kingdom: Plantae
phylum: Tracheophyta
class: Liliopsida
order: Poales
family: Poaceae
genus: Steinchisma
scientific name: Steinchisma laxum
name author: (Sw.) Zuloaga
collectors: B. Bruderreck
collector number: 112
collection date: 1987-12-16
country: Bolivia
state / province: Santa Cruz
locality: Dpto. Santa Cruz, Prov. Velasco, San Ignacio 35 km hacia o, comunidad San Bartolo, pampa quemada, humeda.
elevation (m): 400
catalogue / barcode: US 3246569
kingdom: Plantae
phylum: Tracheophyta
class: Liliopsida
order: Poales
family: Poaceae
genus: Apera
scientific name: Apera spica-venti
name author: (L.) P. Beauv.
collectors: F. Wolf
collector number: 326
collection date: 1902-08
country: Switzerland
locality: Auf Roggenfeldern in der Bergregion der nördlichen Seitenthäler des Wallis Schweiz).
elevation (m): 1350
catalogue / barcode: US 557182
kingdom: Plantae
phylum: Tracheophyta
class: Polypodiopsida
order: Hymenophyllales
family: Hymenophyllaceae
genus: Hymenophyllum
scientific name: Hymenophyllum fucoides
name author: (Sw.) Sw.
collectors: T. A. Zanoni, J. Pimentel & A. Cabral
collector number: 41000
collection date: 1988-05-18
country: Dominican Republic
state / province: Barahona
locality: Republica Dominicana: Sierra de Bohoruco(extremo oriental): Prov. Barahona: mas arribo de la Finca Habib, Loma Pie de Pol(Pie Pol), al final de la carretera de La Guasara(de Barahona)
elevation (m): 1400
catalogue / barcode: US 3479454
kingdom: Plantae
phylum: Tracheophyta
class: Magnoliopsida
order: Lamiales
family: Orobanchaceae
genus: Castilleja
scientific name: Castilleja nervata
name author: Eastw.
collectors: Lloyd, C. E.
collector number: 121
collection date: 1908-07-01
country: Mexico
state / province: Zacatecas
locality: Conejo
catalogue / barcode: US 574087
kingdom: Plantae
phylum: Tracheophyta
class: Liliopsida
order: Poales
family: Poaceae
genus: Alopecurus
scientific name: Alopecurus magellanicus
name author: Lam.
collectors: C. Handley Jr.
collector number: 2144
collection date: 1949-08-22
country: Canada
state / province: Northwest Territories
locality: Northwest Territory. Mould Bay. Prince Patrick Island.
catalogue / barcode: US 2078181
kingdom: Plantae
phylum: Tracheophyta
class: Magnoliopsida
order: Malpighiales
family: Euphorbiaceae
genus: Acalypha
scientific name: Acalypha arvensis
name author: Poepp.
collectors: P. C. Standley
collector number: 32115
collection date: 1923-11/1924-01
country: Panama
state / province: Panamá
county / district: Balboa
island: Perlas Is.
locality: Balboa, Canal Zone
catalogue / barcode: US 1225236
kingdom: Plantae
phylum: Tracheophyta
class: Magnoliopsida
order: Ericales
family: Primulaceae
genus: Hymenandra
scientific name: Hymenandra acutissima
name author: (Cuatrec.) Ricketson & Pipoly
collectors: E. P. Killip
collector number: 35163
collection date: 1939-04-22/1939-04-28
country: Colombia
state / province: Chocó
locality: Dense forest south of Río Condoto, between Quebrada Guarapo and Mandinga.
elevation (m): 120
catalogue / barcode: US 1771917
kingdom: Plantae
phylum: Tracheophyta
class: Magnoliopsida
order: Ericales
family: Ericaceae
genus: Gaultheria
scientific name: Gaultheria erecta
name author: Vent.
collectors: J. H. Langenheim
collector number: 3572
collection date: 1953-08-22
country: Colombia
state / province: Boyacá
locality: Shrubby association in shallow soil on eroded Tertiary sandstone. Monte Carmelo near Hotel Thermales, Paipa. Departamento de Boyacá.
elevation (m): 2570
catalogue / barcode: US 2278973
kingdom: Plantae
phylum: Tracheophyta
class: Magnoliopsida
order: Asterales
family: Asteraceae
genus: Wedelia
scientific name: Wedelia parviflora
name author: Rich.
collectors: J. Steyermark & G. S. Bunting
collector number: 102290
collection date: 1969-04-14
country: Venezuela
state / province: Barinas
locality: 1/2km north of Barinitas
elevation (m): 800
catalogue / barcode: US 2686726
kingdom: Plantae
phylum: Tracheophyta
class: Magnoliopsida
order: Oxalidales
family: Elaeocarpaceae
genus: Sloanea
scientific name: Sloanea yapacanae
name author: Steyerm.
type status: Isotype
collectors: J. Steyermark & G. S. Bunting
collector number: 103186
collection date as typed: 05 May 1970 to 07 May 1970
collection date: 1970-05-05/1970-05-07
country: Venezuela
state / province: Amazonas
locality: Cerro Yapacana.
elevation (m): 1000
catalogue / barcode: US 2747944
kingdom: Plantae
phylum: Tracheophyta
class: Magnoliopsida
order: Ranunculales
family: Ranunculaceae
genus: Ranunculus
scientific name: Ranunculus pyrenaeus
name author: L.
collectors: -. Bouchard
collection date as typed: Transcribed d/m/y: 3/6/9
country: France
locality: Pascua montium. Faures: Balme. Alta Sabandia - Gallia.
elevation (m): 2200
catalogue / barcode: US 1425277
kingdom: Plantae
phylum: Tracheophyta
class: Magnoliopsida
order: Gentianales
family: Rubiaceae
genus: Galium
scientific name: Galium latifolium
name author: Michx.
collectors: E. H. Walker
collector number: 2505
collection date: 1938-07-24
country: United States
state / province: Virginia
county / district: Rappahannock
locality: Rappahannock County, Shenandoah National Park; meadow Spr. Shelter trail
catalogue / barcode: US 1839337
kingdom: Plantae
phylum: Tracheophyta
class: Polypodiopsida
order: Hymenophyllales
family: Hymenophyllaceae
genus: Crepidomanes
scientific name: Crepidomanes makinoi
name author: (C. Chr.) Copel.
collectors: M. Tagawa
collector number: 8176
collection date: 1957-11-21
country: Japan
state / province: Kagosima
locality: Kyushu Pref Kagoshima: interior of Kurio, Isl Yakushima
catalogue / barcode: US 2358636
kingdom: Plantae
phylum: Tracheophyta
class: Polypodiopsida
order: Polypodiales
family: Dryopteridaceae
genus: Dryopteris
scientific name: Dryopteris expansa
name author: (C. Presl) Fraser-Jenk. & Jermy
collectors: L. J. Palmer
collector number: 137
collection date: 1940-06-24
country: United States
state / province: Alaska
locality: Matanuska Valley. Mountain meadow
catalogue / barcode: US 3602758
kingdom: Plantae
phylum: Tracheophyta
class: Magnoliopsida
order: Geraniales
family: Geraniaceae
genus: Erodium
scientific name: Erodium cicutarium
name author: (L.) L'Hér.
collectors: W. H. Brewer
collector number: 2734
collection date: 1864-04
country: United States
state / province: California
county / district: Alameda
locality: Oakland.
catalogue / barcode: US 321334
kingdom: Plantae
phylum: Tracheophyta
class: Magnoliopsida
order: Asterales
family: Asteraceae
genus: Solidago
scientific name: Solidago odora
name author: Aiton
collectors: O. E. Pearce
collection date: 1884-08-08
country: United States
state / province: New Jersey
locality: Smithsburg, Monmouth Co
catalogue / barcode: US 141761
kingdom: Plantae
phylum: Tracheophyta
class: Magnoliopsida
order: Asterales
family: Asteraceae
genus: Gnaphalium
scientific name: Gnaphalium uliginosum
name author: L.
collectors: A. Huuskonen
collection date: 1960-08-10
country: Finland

┄┄┄┄┄┄┄┄┄┄

WRITTEN EXERCISE: Can you put the lines above into a JSON list of strings, one string per line with blank lines dropped, starting at the line that contains "genus: Hymenandra" and stopping after the line that contains "state / province: Boyacá"?

THE REPLY:
[
  "genus: Hymenandra",
  "scientific name: Hymenandra acutissima",
  "name author: (Cuatrec.) Ricketson & Pipoly",
  "collectors: E. P. Killip",
  "collector number: 35163",
  "collection date: 1939-04-22/1939-04-28",
  "country: Colombia",
  "state / province: Chocó",
  "locality: Dense forest south of Río Condoto, between Quebrada Guarapo and Mandinga.",
  "elevation (m): 120",
  "catalogue / barcode: US 1771917",
  "kingdom: Plantae",
  "phylum: Tracheophyta",
  "class: Magnoliopsida",
  "order: Ericales",
  "family: Ericaceae",
  "genus: Gaultheria",
  "scientific name: Gaultheria erecta",
  "name author: Vent.",
  "collectors: J. H. Langenheim",
  "collector number: 3572",
  "collection date: 1953-08-22",
  "country: Colombia",
  "state / province: Boyacá"
]